Ja, das Gewissen - was für eine Gabe Gottes, die nicht nur bei Gläubigen, sondern auch bei Menschen, die sich nicht um Gott scheren, vorhanden ist, auch wenn es nicht immer eine verlässliche Stimme ist und nicht immer nach dem Willen Gottes auf unser Handeln reagiert. Aber selbst in ihrer geschwächten und verdorbenen Form gibt es in uns noch ein geheimnisvolles, stilles Wort der Warnung - offensichtlich hat Gott es in uns geschaffen - und es verlässt uns nie, und wir können es am wenigsten loswerden, wenn wir es am meisten wollen. Diese innere Stimme, die sofort vor allem Bösen warnt, lässt uns nie in Ruhe. Bevor die Sünde begangen wird, warnt sie uns, es sein zu lassen, es nicht zu tun; während die Sünde begangen wird, wirft sie uns vor, dass wir in die Irre gegangen sind, hüte dich; nachdem die Sünde begangen ist, klagt sie uns an und verurteilt uns für das, was wir getan haben. Das Gewissen hat eine wunderbare Natur. Bei demjenigen, der ihm aufmerksam zuhört, wird es immer feiner - bei demjenigen, der es vernachlässigt, es ignoriert, wird es immer leiser, und schließlich wird es still, stumm... Aber Gott lässt sich nicht spotten, er rüttelt ein eingeschläfertes Gewissen auf, und was ein aus dem Schlaf gerütteltes Gewissen mit einem Menschen macht, ist schrecklich, fast unerträglich!

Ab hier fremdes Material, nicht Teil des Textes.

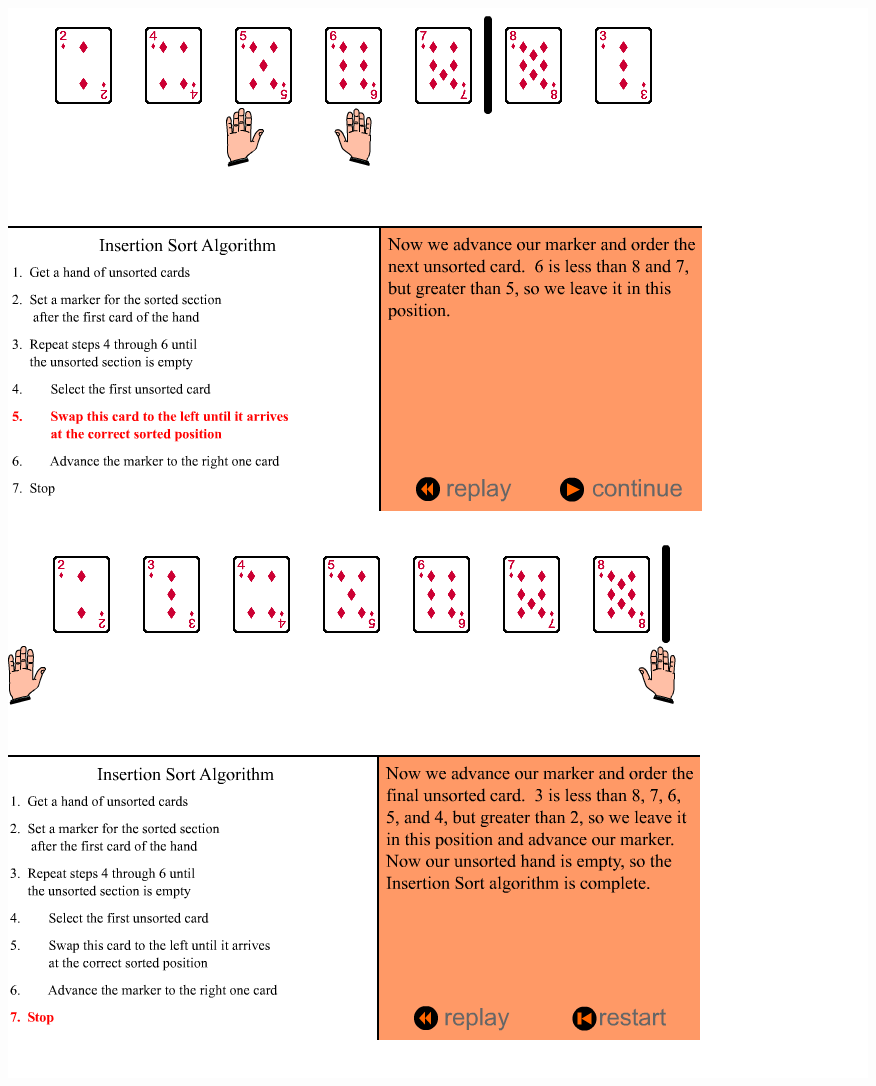 ![Insertion sort](./images/insertionsort5.png?raw=true "Insertion sort ex")
![Insertion sort](./images/insertionsort6.png?raw=true "Insertion sort ex")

Die Seelenpein des Judas spiegelt fast den Schrecken der Verdammnis wider. Ich habe oft gesagt, dass Jesus, bevor er eine Seele in den Himmel nimmt, den Himmel in diese Seele hineinnimmt. In gewisser Weise tut Satan dasselbe: Bevor er jemanden in die Verdammnis führt, bringt er die Verdammnis selbst in die Seele dieses Menschen. Im Johannesevangelium lesen wir, dass Jesus beim letzten Abendmahl jedem seiner Jünger, auch Judas, das gebrochene Stück Brot reichte: "Nach dem Bissen würde der Satan in sie hineingehen." (Johannes 13:27) Und wo der Satan ist, da ist die Hölle. Dort wird die Seele früher oder später in großen Schmerzen und Leiden gequält werden! Auch bei Judas brennt dort bereits ein verzehrendes Feuer der verspäteten Reue, das nicht mehr gelöscht werden kann! Es ist ein inneres Weinen in ihm, in dem der Griff der Sünde noch nicht gelöst ist. Er spürt, dass er nicht mehr um Gnade schreien kann, weil es zu spät ist. Das muss die Hölle sein! Doch der arme Judas, der nun seine Sünde in dieser Fülle sieht, bekennt sie mit aller Aufrichtigkeit. Er beschönigt sie nicht, er schont sich nicht, er sagt mit grausamen Selbstvorwürfen: "Ich habe gesündigt, indem ich unschuldiges Blut verraten habe". Er schiebt die Schuld an seiner Sünde nicht auf andere ab, er sucht nicht nach Ausreden, Entschuldigungen, Erklärungen, mildernden Umständen, er nimmt die volle Last der Schuld auf sich!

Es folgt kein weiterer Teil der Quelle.